The task » Each record here should be printed again exactly; please leave its pictures out.

(Items listed in a dataset)
◇ ◇ ◇ ◇ ◇
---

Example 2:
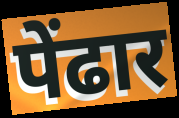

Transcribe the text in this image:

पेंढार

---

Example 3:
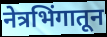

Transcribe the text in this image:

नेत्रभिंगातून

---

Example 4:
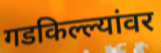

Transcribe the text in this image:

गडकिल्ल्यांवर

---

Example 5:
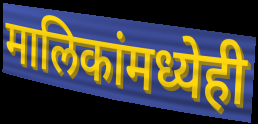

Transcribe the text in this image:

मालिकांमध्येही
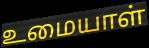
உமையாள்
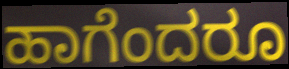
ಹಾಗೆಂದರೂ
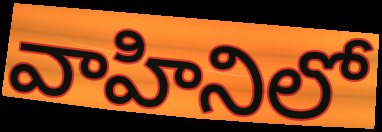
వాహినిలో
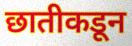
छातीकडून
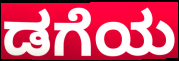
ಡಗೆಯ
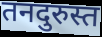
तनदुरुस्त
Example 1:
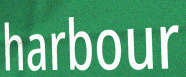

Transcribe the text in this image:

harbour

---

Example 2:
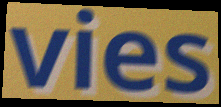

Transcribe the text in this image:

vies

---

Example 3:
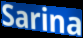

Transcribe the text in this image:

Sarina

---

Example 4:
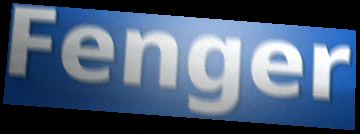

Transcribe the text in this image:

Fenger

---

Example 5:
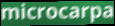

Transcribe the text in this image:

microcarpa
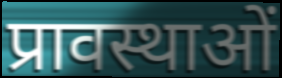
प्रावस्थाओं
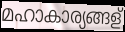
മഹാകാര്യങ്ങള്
◇ ◇ ◇ ◇ ◇
Response to this task »
---

Example 2:

Transcribe the text in this image:

पेंढार

---

Example 3:

Transcribe the text in this image:

नेत्रभिंगातून

---

Example 4:

Transcribe the text in this image:

गडकिल्ल्यांवर

---

Example 5:

Transcribe the text in this image:

मालिकांमध्येही
உமையாள்
ಹಾಗೆಂದರೂ
వాహినిలో
छातीकडून
ಡಗೆಯ
तनदुरुस्त
Example 1:

Transcribe the text in this image:

harbour

---

Example 2:

Transcribe the text in this image:

vies

---

Example 3:

Transcribe the text in this image:

Sarina

---

Example 4:

Transcribe the text in this image:

Fenger

---

Example 5:

Transcribe the text in this image:

microcarpa
प्रावस्थाओं
മഹാകാര്യങ്ങള്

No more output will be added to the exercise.